▶ _TEXT SEGMENT_
=====

The other people Peter PMed being enmeshed in institutions would probably disagree with this.
I think about the changing role of leadership of these large ensembles that I have witnessed personally and read about. Conductor-less orchestras or any ensemble excite and interest me. I know, being a conductor of a church choir most of my life, that my approach has evolved and is very different from the way choirs were being conducted in the last century.
The New Reading Environment | Issue 32 | n+1
This is a weird little article I stumbled across. I found its perspective and observations very interesting.
New Grub Street – Wikipedia
It helped while reading “The New Reading Environment” link to find out that the authors (the editors) quoted from an 19th century author I had never heard of.
NYTimes: I Am Part of the Resistance Inside the Trump Administration
You’ve probably already heard about this, but I bookmarked it so that I could use my browser to read the comments which refused to come up on my tablet.

=====

▶ _QUESTIONS ON THE MATERIAL_
#1 In one to three sentences, explain why the writer of the passage bookmarked the New York Times piece.
#2 Sum up the passage in two sentences.
#3 According to the passage, what kind of group has the writer conducted for most of their life?
The records have nothing to do with this passage or with what is asked about it.

=====

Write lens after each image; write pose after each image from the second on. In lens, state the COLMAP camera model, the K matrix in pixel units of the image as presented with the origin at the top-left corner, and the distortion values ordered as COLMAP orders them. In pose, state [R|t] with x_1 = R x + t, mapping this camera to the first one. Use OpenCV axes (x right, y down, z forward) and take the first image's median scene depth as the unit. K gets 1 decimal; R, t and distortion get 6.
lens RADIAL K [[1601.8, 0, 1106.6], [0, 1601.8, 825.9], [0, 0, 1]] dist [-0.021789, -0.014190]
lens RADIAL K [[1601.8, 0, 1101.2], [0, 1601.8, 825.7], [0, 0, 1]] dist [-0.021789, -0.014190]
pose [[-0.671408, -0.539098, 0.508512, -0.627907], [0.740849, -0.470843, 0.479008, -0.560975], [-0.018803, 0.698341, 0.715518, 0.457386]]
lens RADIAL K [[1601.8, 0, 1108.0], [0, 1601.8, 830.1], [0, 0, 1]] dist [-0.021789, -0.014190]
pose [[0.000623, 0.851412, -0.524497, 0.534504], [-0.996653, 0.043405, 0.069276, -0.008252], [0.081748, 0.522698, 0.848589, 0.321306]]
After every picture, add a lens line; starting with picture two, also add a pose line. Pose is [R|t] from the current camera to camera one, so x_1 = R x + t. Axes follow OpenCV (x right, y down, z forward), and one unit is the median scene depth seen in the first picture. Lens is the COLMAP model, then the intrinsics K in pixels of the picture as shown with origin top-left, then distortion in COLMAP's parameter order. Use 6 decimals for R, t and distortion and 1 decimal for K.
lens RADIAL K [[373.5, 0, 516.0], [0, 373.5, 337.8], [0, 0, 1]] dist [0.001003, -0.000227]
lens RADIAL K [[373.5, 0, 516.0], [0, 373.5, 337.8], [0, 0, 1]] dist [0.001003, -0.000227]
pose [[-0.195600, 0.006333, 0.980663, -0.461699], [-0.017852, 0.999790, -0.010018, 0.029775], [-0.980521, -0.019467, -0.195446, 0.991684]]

=====

▶ _SOLUTIONS FOR EACH TASK_
#1 The writer bookmarked it to read its comments in a browser, because the comments would not come up on the writer's tablet.

#2 The writer, who has conducted a church choir for most of their life, thinks about how the leadership of large ensembles has changed and says their own approach has evolved. The writer also shares an odd but interesting n+1 article called "The New Reading Environment," a Wikipedia page on New Grub Street that helped identify a 19th-century author quoted in it, and a bookmarked New York Times piece whose comments would not load on a tablet.

#3 A church choir.